Os trabalhos começaram antes: no planejamento da entrevista, na elaboração do roteiro e na marcação de data e horário com o professor Mendonça. E naquele dia, a preocupação tinha começado algumas horas antes. Dia agitado na Faculdade, com a realização da Mostra das Profissões da UFMG. No meio de milhares de estudantes que vinham conhecer os cursos de graduação da Universidade, expostos nas salas da Faculdade de Filosofia e Ciências Humanas, a equipe da entrevista tentava se encontrar pelos corredores lotados do prédio e caminhava com câmeras, microfones, refletores e cabos e mais cabos.

Às 15h40, um pequeno comboio saía em direção à casa do entrevistado. Após enfrentar a eterna obra da Avenida Antônio Carlos, cortar o tumultuado centro da cidade e percorrer algumas ruas da Serra, finalmente aquele apreensivo grupo se deparava com um casal simpático e atencioso: José Mendonça e sua esposa Maria Tereza.

Logo começou o trabalho. Um mexe-mexe frenético: móveis arrastados, microfone na lapela, cabos conectados, câmeras posicionadas, iluminação acertada e tudo testado. Às 16 horas e 40 minutos as câmeras começaram o trabalho de registrar palavras do passado e imagens do presente.
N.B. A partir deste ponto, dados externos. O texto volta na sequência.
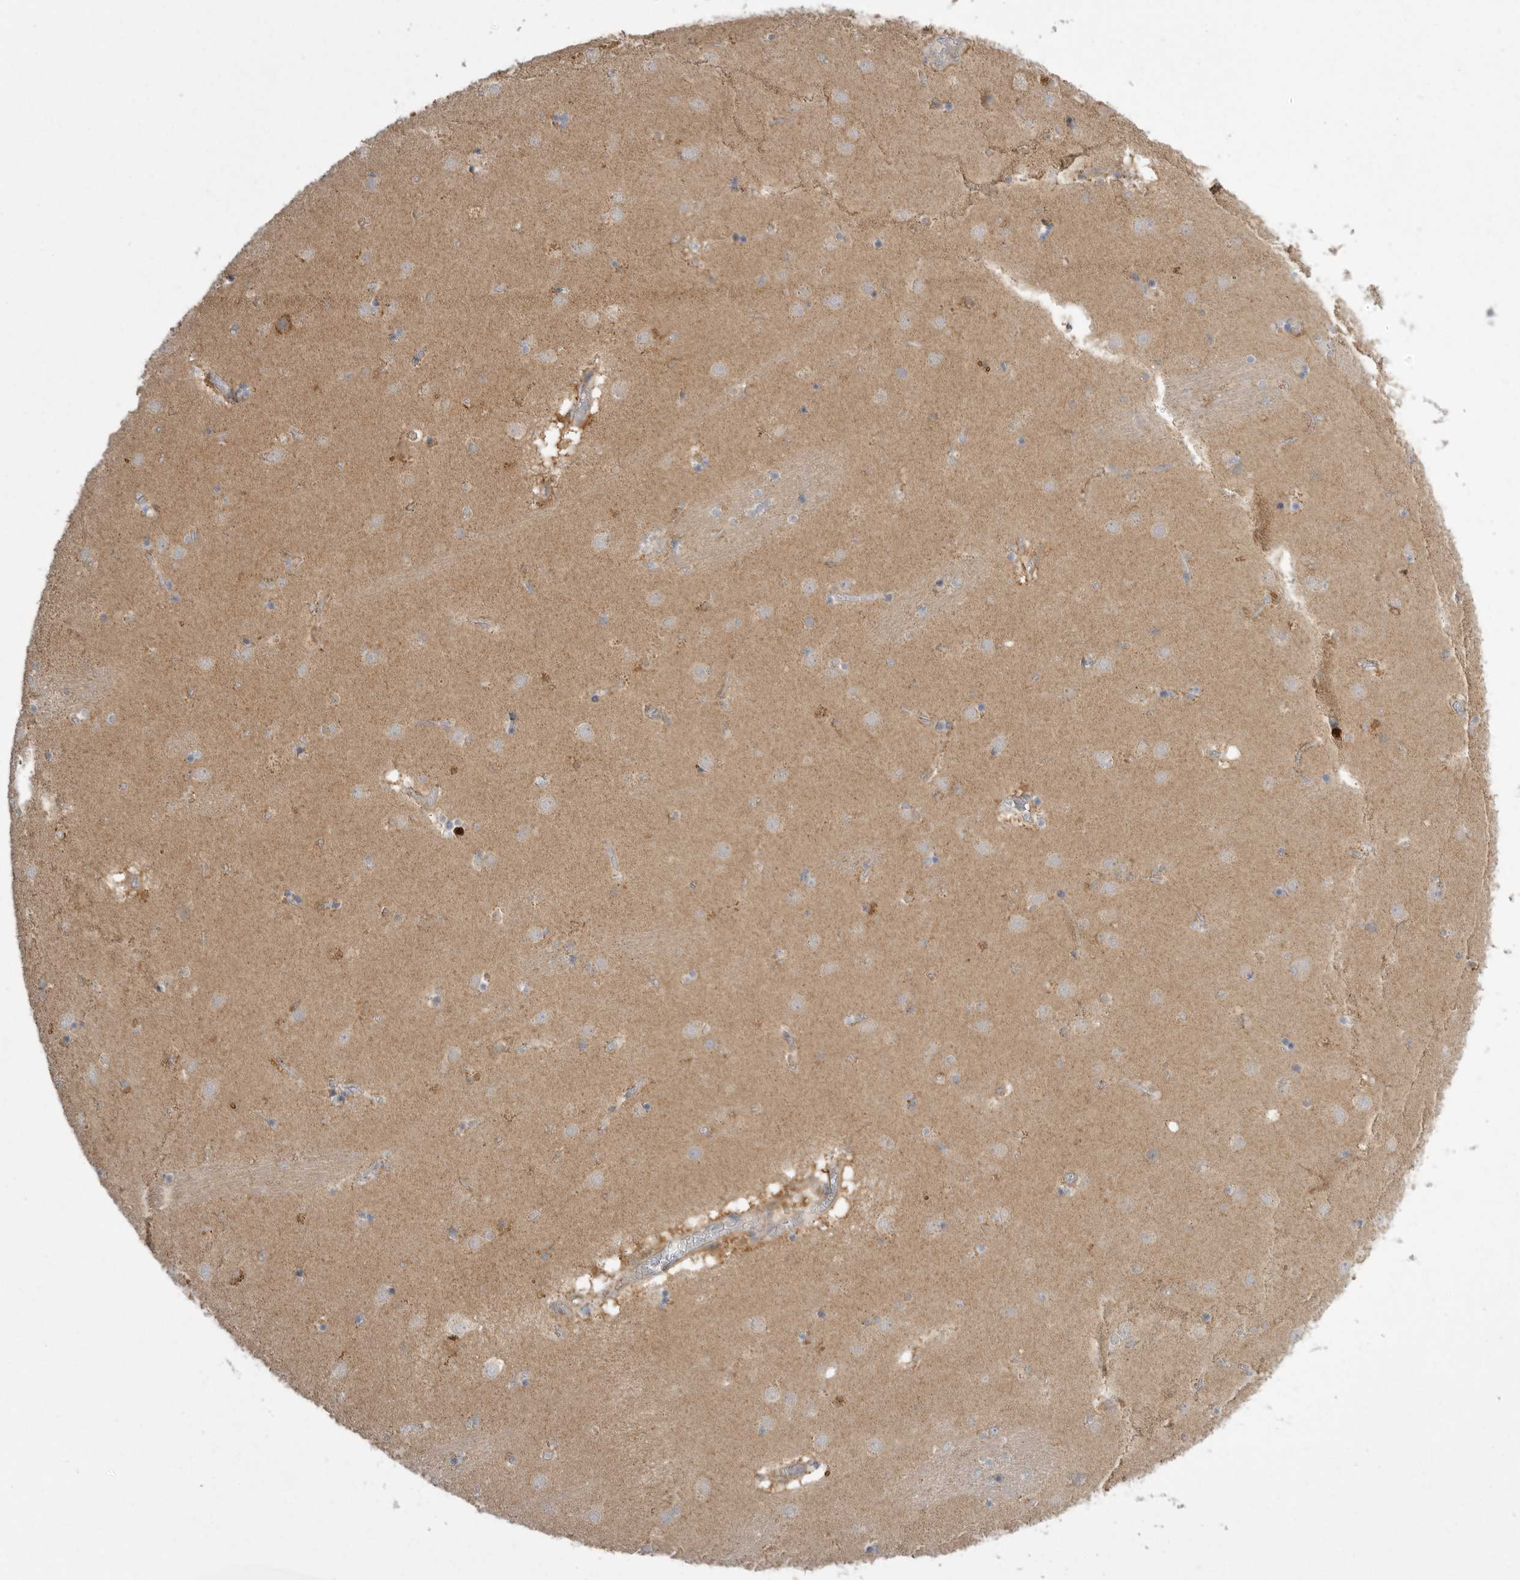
{"staining": {"intensity": "moderate", "quantity": "<25%", "location": "cytoplasmic/membranous"}, "tissue": "caudate", "cell_type": "Glial cells", "image_type": "normal", "snomed": [{"axis": "morphology", "description": "Normal tissue, NOS"}, {"axis": "topography", "description": "Lateral ventricle wall"}], "caption": "Unremarkable caudate demonstrates moderate cytoplasmic/membranous staining in about <25% of glial cells.", "gene": "KYAT3", "patient": {"sex": "male", "age": 70}}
A conversa começou com o processo de criação do curso, passou pelo perfil dos primeiros alunos e caminhou revelando os detalhes dessa preciosa história. E a palavra que melhor definiu a entrevista foi exatamente a usada no início desse parágrafo: conversa. Durante toda a entrevista o clima foi de seriedade e organização, mas sem perder o aconchego, o interesse e o prazer em escutar uma boa história contada por um bom velhinho.

Não houve uma pergunta que o professor Mendonça não soubesse responder. A boa memória permitia-lhe respostas seguras. A sensação era de que a resposta estava sempre na ponta da língua. E talvez estivesse, afinal, não foram poucas as vezes que ele contou a história da fundação do curso de jornalismo da UFMG.

E assim a entrevista (ou a conversa) se fez. Grande parte na frente das câmeras, outra, menor, ao redor de uma mesa, saboreando o café da anfitriã Maria Tereza. Ao longo de duas horas, alguns verbos foram conjugados no passado, presente e futuro. Os principais: entrevistar, conversar, aprender e ensinar.